Work task:
Output every entry exactly, without any pictures.
───── Input material
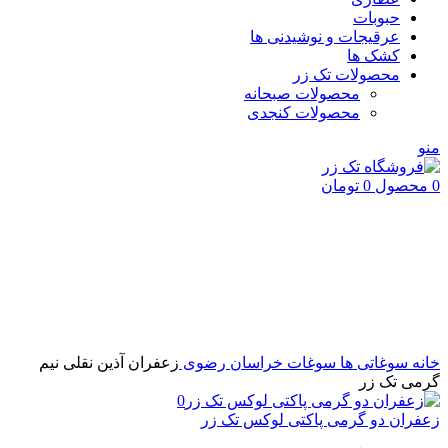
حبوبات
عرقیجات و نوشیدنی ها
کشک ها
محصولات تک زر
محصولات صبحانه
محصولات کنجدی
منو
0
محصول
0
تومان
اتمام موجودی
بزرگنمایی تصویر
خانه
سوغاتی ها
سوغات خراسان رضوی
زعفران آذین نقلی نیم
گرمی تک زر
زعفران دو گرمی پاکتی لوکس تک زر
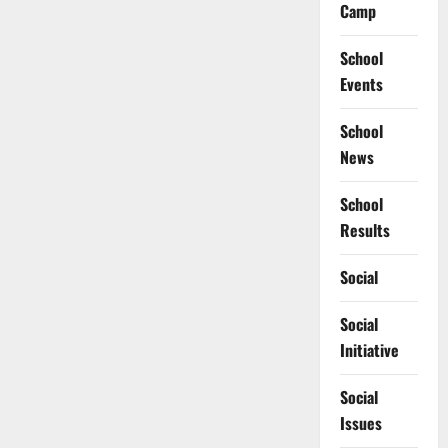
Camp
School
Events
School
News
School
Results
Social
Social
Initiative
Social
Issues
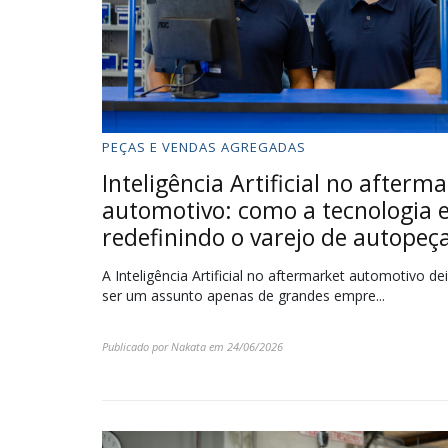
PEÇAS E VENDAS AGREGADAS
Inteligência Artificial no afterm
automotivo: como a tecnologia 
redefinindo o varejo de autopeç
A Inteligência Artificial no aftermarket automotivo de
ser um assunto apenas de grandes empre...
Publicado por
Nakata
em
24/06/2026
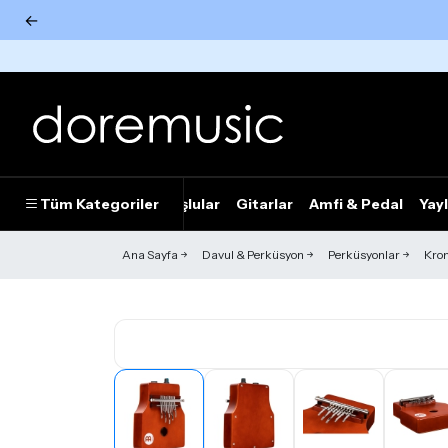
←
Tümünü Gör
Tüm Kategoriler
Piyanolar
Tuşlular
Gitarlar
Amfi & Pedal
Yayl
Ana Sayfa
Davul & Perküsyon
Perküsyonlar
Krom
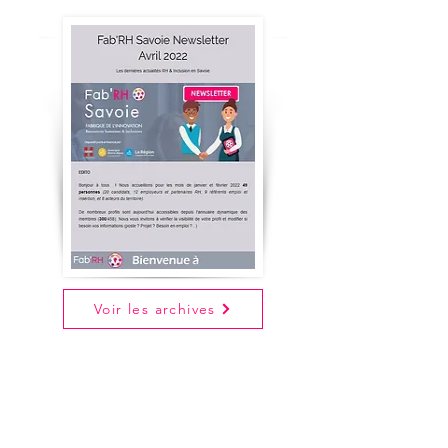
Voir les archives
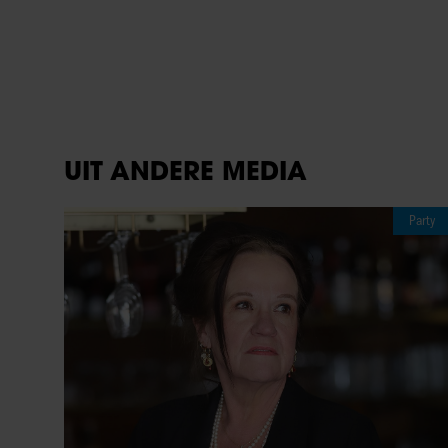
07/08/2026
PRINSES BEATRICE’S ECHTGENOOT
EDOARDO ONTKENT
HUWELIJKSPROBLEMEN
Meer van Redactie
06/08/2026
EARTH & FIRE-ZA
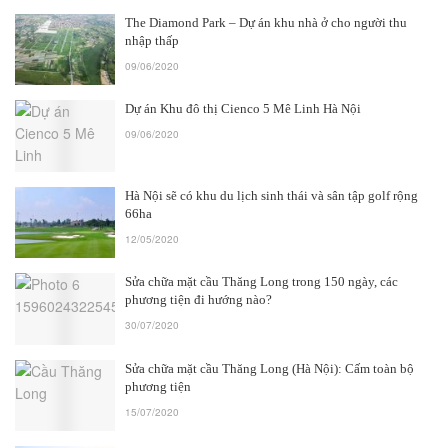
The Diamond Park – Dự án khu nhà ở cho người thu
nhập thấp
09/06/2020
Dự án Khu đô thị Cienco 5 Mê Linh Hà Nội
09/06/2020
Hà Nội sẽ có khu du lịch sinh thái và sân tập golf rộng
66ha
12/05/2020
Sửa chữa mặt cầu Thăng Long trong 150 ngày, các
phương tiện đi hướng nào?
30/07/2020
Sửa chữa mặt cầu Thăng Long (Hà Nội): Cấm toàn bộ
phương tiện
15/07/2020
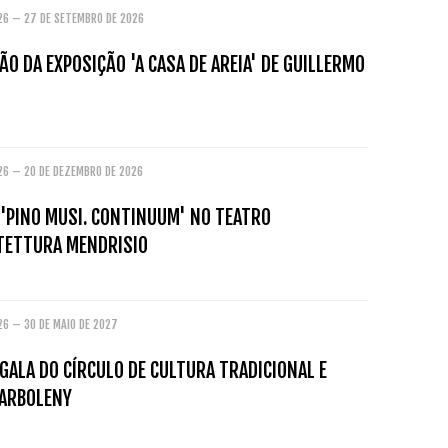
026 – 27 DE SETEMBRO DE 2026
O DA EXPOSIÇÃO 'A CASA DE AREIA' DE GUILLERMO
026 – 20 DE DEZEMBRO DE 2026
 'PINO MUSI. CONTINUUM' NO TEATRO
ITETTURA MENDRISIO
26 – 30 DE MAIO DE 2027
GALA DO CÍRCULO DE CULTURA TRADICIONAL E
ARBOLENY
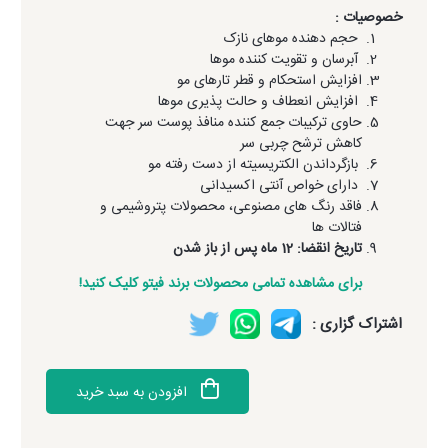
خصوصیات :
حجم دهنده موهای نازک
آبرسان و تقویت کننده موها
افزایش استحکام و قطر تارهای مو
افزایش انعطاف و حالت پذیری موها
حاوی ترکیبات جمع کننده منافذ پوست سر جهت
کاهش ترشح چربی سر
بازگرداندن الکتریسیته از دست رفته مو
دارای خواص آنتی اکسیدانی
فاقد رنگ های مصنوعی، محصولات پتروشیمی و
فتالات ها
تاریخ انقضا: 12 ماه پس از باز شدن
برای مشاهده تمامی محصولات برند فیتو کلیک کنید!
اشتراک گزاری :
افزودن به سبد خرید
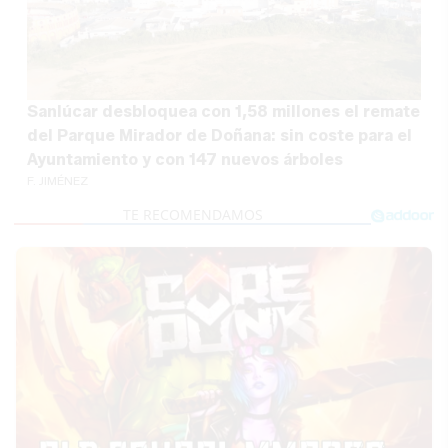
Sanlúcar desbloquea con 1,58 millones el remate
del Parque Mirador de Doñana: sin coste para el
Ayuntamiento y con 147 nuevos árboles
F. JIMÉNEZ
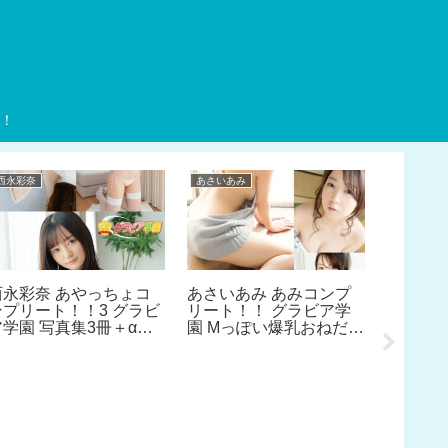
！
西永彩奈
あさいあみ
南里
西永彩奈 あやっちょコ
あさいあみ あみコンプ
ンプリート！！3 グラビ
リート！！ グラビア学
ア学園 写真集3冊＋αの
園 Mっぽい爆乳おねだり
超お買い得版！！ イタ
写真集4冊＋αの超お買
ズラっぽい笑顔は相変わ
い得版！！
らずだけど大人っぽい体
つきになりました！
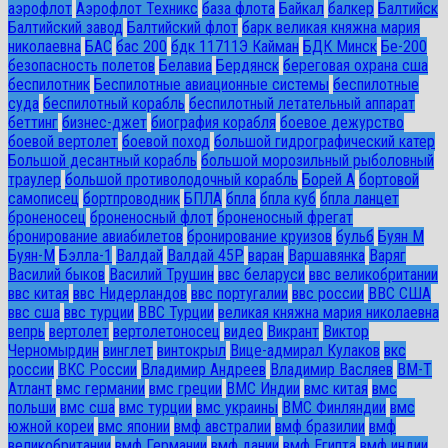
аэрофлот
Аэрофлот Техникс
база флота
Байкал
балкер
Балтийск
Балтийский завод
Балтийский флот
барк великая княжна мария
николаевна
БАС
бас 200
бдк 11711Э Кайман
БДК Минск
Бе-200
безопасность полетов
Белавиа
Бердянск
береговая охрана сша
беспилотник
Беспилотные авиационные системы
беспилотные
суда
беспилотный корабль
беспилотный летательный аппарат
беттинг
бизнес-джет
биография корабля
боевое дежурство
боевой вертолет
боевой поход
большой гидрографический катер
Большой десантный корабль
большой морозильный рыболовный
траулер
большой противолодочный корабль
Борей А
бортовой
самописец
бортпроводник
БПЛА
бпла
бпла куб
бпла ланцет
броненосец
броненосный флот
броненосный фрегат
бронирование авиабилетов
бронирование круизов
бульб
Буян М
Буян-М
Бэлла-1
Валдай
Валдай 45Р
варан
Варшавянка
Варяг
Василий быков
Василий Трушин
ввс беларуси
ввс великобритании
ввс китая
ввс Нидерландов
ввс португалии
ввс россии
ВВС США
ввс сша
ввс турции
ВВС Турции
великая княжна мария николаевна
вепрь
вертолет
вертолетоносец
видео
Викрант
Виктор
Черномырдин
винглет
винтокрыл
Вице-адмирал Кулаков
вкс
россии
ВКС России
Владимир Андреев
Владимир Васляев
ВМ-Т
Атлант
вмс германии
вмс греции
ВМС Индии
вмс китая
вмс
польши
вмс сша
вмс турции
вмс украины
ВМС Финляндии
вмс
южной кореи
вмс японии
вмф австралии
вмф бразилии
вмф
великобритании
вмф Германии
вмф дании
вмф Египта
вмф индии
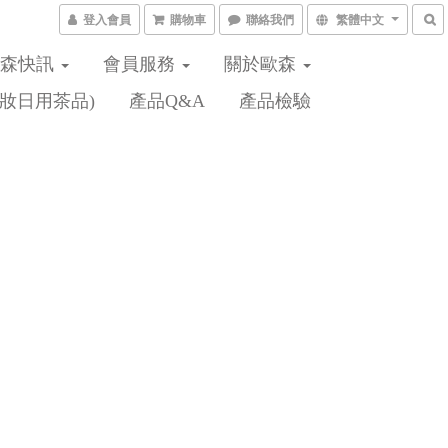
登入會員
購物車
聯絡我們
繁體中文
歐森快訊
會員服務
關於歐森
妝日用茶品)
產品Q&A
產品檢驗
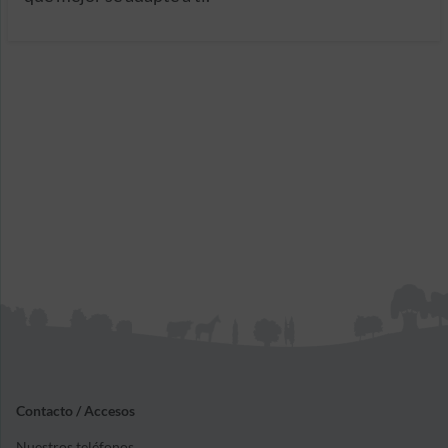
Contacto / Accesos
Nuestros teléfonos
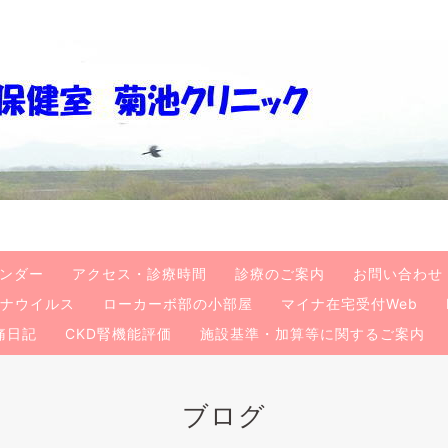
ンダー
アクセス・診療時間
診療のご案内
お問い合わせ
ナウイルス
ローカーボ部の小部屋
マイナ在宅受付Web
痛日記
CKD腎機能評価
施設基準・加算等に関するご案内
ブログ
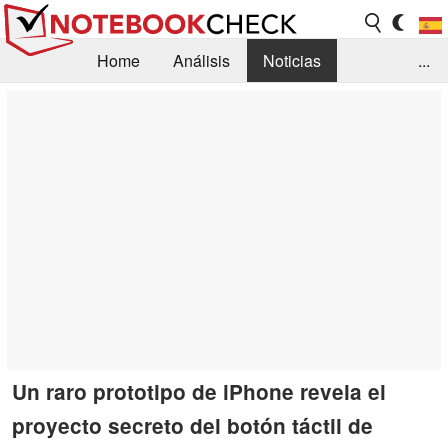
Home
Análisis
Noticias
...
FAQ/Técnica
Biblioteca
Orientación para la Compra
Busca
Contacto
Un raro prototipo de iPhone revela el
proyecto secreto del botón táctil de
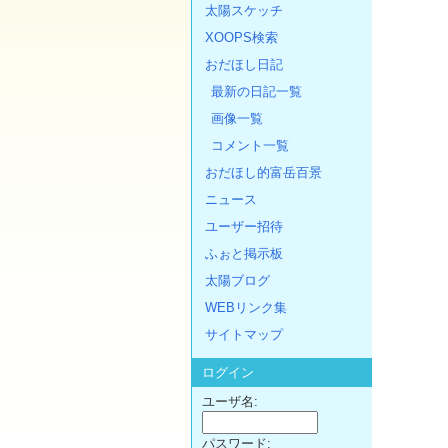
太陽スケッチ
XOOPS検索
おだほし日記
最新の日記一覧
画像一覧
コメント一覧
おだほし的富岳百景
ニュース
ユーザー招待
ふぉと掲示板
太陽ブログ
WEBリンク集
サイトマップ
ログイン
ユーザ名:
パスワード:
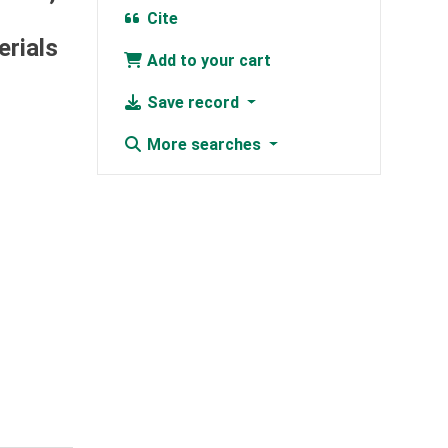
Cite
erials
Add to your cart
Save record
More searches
──────────
Answer to this problem:
حبوبات
عرقیجات و نوشیدنی ها
کشک ها
محصولات تک زر
محصولات صبحانه
محصولات کنجدی
منو
0
محصول
0
تومان
اتمام موجودی
بزرگنمایی تصویر
خانه
سوغاتی ها
سوغات خراسان رضوی
زعفران آذین نقلی نیم
گرمی تک زر
زعفران دو گرمی پاکتی لوکس تک زر
Camp
School
Events
School
News
School
Results
Social
Social
Initiative
Social
Issues
PEÇAS E VENDAS AGREGADAS
Inteligência Artificial no afterm
automotivo: como a tecnologia 
redefinindo o varejo de autopeç
A Inteligência Artificial no aftermarket automotivo de
ser um assunto apenas de grandes empre...
Publicado por
Nakata
em
24/06/2026
←
Tümünü Gör
Tüm Kategoriler
Piyanolar
Tuşlular
Gitarlar
Amfi & Pedal
Yayl
Ana Sayfa
Davul & Perküsyon
Perküsyonlar
Krom
Voir les archives
07/08/2026
PRINSES BEATRICE’S ECHTGENOOT
EDOARDO ONTKENT
HUWELIJKSPROBLEMEN
Meer van Redactie
06/08/2026
EARTH & FIRE-ZA
The Diamond Park – Dự án khu nhà ở cho người thu
nhập thấp
09/06/2020
Dự án Khu đô thị Cienco 5 Mê Linh Hà Nội
09/06/2020
Hà Nội sẽ có khu du lịch sinh thái và sân tập golf rộng
66ha
12/05/2020
Sửa chữa mặt cầu Thăng Long trong 150 ngày, các
phương tiện đi hướng nào?
30/07/2020
Sửa chữa mặt cầu Thăng Long (Hà Nội): Cấm toàn bộ
phương tiện
15/07/2020
026 – 27 DE SETEMBRO DE 2026
O DA EXPOSIÇÃO 'A CASA DE AREIA' DE GUILLERMO
026 – 20 DE DEZEMBRO DE 2026
 'PINO MUSI. CONTINUUM' NO TEATRO
ITETTURA MENDRISIO
26 – 30 DE MAIO DE 2027
GALA DO CÍRCULO DE CULTURA TRADICIONAL E
ARBOLENY
خصوصیات :
حجم دهنده موهای نازک
آبرسان و تقویت کننده موها
افزایش استحکام و قطر تارهای مو
افزایش انعطاف و حالت پذیری موها
حاوی ترکیبات جمع کننده منافذ پوست سر جهت
کاهش ترشح چربی سر
بازگرداندن الکتریسیته از دست رفته مو
دارای خواص آنتی اکسیدانی
فاقد رنگ های مصنوعی، محصولات پتروشیمی و
فتالات ها
تاریخ انقضا: 12 ماه پس از باز شدن
برای مشاهده تمامی محصولات برند فیتو کلیک کنید!
اشتراک گزاری :
افزودن به سبد خرید
Sanlúcar desbloquea con 1,58 millones el remate
del Parque Mirador de Doñana: sin coste para el
Ayuntamiento y con 147 nuevos árboles
F. JIMÉNEZ
！
西永彩奈
あさいあみ
南里
西永彩奈 あやっちょコ
あさいあみ あみコンプ
ンプリート！！3 グラビ
リート！！ グラビア学
ア学園 写真集3冊＋αの
園 Mっぽい爆乳おねだり
超お買い得版！！ イタ
写真集4冊＋αの超お買
ズラっぽい笑顔は相変わ
い得版！！
らずだけど大人っぽい体
つきになりました！
аэрофлот
Аэрофлот Техникс
база флота
Байкал
балкер
Балтийск
Балтийский завод
Балтийский флот
барк великая княжна мария
николаевна
БАС
бас 200
бдк 11711Э Кайман
БДК Минск
Бе-200
безопасность полетов
Белавиа
Бердянск
береговая охрана сша
беспилотник
Беспилотные авиационные системы
беспилотные
суда
беспилотный корабль
беспилотный летательный аппарат
беттинг
бизнес-джет
биография корабля
боевое дежурство
боевой вертолет
боевой поход
большой гидрографический катер
Большой десантный корабль
большой морозильный рыболовный
траулер
большой противолодочный корабль
Борей А
бортовой
самописец
бортпроводник
БПЛА
бпла
бпла куб
бпла ланцет
броненосец
броненосный флот
броненосный фрегат
бронирование авиабилетов
бронирование круизов
бульб
Буян М
Буян-М
Бэлла-1
Валдай
Валдай 45Р
варан
Варшавянка
Варяг
Василий быков
Василий Трушин
ввс беларуси
ввс великобритании
ввс китая
ввс Нидерландов
ввс португалии
ввс россии
ВВС США
ввс сша
ввс турции
ВВС Турции
великая княжна мария николаевна
вепрь
вертолет
вертолетоносец
видео
Викрант
Виктор
Черномырдин
винглет
винтокрыл
Вице-адмирал Кулаков
вкс
россии
ВКС России
Владимир Андреев
Владимир Васляев
ВМ-Т
Атлант
вмс германии
вмс греции
ВМС Индии
вмс китая
вмс
польши
вмс сша
вмс турции
вмс украины
ВМС Финляндии
вмс
южной кореи
вмс японии
вмф австралии
вмф бразилии
вмф
великобритании
вмф Германии
вмф дании
вмф Египта
вмф индии
登入會員
購物車
聯絡我們
繁體中文
歐森快訊
會員服務
關於歐森
妝日用茶品)
產品Q&A
產品檢驗
Contacto / Accesos
Nuestros teléfonos
ンダー
アクセス・診療時間
診療のご案内
お問い合わせ
ナウイルス
ローカーボ部の小部屋
マイナ在宅受付Web
痛日記
CKD腎機能評価
施設基準・加算等に関するご案内
ブログ
Home
Análisis
Noticias
...
FAQ/Técnica
Biblioteca
Orientación para la Compra
Busca
Contacto
Un raro prototipo de iPhone revela el
proyecto secreto del botón táctil de
太陽スケッチ
XOOPS検索
おだほし日記
最新の日記一覧
画像一覧
コメント一覧
おだほし的富岳百景
ニュース
ユーザー招待
ふぉと掲示板
太陽ブログ
WEBリンク集
サイトマップ
ログイン
ユーザ名:
パスワード:
Cite
erials
Add to your cart
Save record
More searches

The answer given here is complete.